Copy out the blog post below about Buddhism and the Dalai Lama in full, word for word.

-------- Text block

Monday, January 3, 2011

Final Thoughts from the Dalai Lama

Happy New Year!

The new year marks a transition for me to a new spiritual tradition (more on that next week), but before I embark on the next phase of my project I wanted to offer a final commentary on my experience with Buddhism—-and I want to be clear that this is not a commentary on Buddhism itself, but on my experience with with Buddhism. I hope I can make this distinction clear.

I found much of value in Buddhism, as my previous posts should demonstrate. I think it offers a terrific array of practices and principles that can help people lead a happier and more spiritual life. I will continue practicing the meditation techniques I learned from the teachers at Boundless Way, and expect that I will continue reading works by some of the Buddhist authors that I studied during these past couple of months, including the Dalai Lama and Thich Nhat Hanh.

In the end, though, as someone who has lived within a Christian framework for forty years, I found too many elements of Buddhism that were too foreign to me to make sense in my worldview. Those foreign elements were in some cases tied into the principles and practices in ways that made me feel uncomfortable even when I was engaging in the beginner meditation sessions.

I can maybe best explain this by noting a few elements of the last book I read from the Buddhist tradition: How to Practice: The Way to a Meaningful Life, by the Dalai Lama.

Two of the documentary films I watched about Buddhism included interviews or scenes with the Dalai Lama, and he came across as one of the most wise, warm, and happy human beings I have ever seen (search Google Images for the Dalai Lama and you will find a thousand images of him, in just about every one of which he is smiling). He had a warm and rich sense of humor, and yet came across as such a divinely spiritual person that it was not difficult to imagine how he inspires millions of believers. He also has an incredible track record of working globally for peace and social justice in the world.

His book reflects all of these qualities, and it has a particular focus on learning how to develop compassion for others. He suggests some meditative techniques for cultivating compassion that have made a real difference in how I view and treat those around me.

----------------
-------- Study material

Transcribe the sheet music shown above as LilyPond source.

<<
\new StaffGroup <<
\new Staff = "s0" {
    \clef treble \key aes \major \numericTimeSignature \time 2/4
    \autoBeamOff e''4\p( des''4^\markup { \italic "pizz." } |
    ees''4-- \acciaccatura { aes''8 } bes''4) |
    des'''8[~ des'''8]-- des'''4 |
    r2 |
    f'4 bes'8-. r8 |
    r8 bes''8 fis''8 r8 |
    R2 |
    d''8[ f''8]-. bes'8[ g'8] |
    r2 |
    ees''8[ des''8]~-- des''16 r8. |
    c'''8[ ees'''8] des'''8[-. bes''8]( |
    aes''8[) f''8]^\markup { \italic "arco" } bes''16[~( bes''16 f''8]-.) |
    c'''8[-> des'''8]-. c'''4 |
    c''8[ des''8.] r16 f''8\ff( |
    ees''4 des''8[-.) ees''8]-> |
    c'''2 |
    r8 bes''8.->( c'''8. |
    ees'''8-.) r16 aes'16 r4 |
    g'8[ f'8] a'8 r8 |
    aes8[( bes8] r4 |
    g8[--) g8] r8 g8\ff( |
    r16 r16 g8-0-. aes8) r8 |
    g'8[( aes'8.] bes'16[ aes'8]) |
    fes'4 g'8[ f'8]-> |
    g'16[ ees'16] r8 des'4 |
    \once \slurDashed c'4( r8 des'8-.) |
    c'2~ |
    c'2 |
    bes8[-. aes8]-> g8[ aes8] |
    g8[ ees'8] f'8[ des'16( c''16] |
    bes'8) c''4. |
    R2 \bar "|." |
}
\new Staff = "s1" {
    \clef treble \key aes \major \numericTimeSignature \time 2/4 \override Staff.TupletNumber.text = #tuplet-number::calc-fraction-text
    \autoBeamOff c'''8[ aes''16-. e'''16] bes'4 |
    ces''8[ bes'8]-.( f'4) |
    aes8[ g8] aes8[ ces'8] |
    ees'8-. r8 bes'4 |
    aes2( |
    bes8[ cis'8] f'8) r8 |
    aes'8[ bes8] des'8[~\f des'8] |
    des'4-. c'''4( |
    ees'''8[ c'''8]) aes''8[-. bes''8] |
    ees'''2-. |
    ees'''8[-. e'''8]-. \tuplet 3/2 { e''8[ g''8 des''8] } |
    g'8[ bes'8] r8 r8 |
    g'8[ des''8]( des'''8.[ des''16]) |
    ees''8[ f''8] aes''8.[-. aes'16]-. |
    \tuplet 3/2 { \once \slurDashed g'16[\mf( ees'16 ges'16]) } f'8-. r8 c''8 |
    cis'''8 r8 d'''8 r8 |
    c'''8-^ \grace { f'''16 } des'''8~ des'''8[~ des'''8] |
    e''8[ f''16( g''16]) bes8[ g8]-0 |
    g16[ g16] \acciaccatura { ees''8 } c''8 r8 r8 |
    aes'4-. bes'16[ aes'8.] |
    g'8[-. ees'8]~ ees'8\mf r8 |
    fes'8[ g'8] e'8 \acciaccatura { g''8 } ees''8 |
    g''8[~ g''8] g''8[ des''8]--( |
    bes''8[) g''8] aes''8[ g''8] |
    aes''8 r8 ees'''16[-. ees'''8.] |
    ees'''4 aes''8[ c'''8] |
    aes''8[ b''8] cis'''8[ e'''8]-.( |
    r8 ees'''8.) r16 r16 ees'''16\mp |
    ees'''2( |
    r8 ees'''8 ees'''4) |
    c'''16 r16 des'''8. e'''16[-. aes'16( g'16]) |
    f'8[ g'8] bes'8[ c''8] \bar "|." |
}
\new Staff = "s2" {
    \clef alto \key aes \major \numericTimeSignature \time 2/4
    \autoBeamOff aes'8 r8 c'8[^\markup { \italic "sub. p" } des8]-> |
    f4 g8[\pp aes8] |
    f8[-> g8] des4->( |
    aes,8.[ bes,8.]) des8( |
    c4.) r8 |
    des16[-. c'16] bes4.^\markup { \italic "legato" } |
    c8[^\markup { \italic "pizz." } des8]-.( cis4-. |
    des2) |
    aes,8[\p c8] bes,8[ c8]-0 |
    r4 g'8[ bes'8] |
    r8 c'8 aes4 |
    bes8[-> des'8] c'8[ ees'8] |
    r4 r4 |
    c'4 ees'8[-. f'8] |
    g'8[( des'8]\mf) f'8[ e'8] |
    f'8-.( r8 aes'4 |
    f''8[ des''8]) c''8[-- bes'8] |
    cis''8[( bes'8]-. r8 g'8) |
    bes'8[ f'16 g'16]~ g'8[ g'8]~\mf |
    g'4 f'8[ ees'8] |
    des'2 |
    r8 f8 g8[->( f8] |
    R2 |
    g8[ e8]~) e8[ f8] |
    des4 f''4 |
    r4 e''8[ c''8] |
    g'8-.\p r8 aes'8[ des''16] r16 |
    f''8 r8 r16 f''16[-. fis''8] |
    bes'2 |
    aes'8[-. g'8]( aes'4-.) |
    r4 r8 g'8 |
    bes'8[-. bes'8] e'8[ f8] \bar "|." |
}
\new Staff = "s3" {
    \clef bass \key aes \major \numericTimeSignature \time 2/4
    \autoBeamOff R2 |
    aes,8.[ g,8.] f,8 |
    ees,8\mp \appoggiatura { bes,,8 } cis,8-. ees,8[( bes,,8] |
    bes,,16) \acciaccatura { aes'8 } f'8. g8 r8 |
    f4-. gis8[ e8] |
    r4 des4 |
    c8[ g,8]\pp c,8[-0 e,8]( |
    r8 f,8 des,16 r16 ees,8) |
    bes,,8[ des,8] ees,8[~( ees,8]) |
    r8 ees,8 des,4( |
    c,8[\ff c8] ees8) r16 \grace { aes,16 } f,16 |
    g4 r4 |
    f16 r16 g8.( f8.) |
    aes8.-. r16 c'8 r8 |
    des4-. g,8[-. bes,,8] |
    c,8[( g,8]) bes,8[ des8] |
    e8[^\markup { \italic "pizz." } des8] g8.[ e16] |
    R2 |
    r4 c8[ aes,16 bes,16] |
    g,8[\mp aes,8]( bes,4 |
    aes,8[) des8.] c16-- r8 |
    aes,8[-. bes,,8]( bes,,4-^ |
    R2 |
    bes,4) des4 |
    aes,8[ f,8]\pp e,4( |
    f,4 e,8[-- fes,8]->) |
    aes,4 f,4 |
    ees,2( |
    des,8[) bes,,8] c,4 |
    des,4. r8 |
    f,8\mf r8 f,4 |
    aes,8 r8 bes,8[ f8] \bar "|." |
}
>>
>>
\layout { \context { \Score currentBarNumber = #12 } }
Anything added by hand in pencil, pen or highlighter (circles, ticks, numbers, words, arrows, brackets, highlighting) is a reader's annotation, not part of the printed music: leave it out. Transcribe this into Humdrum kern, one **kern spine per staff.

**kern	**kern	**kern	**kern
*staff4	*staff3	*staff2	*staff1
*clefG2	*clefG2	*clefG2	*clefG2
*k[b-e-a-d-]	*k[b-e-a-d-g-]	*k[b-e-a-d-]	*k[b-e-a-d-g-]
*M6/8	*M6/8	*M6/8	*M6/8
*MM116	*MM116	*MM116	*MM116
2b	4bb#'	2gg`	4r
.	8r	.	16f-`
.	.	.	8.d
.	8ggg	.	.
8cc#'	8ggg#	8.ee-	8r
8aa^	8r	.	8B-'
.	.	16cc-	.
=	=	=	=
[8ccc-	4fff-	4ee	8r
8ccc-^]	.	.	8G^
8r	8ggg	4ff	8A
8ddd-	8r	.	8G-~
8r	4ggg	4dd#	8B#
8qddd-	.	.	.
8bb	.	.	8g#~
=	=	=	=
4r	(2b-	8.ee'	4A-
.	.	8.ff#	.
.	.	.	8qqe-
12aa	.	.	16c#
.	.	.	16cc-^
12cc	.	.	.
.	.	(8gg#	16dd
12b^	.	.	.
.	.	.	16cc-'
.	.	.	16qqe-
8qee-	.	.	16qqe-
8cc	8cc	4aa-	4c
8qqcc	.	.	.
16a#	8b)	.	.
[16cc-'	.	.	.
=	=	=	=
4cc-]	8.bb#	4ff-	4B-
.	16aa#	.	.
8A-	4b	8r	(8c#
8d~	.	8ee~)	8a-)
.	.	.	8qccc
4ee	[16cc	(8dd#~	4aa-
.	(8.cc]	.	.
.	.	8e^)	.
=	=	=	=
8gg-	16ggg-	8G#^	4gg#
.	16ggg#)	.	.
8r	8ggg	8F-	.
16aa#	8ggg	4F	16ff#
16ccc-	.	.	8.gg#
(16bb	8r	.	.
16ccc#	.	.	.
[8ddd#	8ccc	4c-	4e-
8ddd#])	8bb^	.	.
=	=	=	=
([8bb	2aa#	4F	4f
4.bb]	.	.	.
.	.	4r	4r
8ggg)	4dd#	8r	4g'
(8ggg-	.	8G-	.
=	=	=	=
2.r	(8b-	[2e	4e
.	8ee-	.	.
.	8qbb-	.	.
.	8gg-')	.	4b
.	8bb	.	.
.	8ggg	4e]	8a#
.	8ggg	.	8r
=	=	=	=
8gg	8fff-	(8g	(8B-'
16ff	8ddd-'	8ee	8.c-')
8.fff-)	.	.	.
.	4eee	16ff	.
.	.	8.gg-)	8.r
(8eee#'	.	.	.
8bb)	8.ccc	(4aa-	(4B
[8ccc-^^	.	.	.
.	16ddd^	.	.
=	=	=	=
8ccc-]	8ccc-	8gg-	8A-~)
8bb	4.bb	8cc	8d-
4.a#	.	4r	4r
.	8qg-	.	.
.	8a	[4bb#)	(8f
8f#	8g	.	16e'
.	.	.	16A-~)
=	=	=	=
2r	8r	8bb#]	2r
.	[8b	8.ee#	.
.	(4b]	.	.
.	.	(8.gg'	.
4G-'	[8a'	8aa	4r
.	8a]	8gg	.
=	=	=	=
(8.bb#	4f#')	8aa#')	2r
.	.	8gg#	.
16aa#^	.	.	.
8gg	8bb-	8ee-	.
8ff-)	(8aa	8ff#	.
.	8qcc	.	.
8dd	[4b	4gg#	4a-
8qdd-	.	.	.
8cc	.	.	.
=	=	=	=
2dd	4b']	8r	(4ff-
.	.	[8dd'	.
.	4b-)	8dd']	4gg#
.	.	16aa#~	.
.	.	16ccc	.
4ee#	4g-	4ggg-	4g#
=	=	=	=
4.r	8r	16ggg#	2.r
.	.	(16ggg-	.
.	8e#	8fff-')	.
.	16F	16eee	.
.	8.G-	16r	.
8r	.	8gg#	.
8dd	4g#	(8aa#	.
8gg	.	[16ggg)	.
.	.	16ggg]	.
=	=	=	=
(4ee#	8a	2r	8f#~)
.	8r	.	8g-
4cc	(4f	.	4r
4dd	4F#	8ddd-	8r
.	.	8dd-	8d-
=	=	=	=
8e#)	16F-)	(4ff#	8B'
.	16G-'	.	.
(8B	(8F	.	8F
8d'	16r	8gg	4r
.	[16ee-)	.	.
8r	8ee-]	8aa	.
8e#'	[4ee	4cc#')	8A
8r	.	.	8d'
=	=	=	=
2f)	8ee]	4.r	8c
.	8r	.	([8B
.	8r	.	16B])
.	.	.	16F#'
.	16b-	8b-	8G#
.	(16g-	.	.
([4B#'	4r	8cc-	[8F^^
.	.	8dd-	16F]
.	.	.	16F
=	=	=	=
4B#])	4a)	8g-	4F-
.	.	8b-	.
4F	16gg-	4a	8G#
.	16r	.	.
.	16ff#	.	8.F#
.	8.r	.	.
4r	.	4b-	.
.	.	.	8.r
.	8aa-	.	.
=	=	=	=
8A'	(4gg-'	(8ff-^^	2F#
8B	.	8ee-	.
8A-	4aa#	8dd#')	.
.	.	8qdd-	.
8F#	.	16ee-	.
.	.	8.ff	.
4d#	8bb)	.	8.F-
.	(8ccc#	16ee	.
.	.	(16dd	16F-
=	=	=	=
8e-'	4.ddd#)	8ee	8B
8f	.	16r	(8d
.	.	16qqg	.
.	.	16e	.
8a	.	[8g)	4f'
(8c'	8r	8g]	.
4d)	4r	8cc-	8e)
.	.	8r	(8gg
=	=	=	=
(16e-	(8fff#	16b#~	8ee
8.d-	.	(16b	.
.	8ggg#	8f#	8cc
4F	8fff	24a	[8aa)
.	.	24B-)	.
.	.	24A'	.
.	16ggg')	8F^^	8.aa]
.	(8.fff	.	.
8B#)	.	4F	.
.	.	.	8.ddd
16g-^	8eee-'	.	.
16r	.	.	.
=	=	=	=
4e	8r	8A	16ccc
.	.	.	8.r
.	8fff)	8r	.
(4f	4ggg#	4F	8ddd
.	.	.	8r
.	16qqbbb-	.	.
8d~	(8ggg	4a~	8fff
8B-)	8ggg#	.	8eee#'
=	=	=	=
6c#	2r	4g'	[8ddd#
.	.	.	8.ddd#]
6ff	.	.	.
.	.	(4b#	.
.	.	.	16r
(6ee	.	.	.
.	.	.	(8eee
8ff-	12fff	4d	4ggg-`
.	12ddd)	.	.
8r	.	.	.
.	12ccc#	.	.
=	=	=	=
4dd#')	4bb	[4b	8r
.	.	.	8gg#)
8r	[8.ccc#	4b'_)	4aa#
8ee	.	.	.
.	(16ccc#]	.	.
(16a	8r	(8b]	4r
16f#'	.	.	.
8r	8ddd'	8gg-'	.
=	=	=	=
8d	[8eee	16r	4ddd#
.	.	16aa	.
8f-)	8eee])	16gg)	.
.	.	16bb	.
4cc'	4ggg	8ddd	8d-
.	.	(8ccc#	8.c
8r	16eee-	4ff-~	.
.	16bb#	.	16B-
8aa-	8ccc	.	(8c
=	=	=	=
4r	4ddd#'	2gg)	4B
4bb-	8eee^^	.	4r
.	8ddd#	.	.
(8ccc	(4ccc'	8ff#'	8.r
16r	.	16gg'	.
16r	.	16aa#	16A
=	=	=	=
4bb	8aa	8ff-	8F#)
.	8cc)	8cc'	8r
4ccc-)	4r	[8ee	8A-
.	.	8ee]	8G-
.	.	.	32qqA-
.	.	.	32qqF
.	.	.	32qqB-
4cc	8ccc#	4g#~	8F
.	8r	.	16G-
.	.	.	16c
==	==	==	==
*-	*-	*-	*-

----------------

### Solved exercise:
Monday, January 3, 2011

Final Thoughts from the Dalai Lama

Happy New Year!

The new year marks a transition for me to a new spiritual tradition (more on that next week), but before I embark on the next phase of my project I wanted to offer a final commentary on my experience with Buddhism—-and I want to be clear that this is not a commentary on Buddhism itself, but on my experience with with Buddhism. I hope I can make this distinction clear.

I found much of value in Buddhism, as my previous posts should demonstrate. I think it offers a terrific array of practices and principles that can help people lead a happier and more spiritual life. I will continue practicing the meditation techniques I learned from the teachers at Boundless Way, and expect that I will continue reading works by some of the Buddhist authors that I studied during these past couple of months, including the Dalai Lama and Thich Nhat Hanh.

In the end, though, as someone who has lived within a Christian framework for forty years, I found too many elements of Buddhism that were too foreign to me to make sense in my worldview. Those foreign elements were in some cases tied into the principles and practices in ways that made me feel uncomfortable even when I was engaging in the beginner meditation sessions.

I can maybe best explain this by noting a few elements of the last book I read from the Buddhist tradition: How to Practice: The Way to a Meaningful Life, by the Dalai Lama.

Two of the documentary films I watched about Buddhism included interviews or scenes with the Dalai Lama, and he came across as one of the most wise, warm, and happy human beings I have ever seen (search Google Images for the Dalai Lama and you will find a thousand images of him, in just about every one of which he is smiling). He had a warm and rich sense of humor, and yet came across as such a divinely spiritual person that it was not difficult to imagine how he inspires millions of believers. He also has an incredible track record of working globally for peace and social justice in the world.

His book reflects all of these qualities, and it has a particular focus on learning how to develop compassion for others. He suggests some meditative techniques for cultivating compassion that have made a real difference in how I view and treat those around me.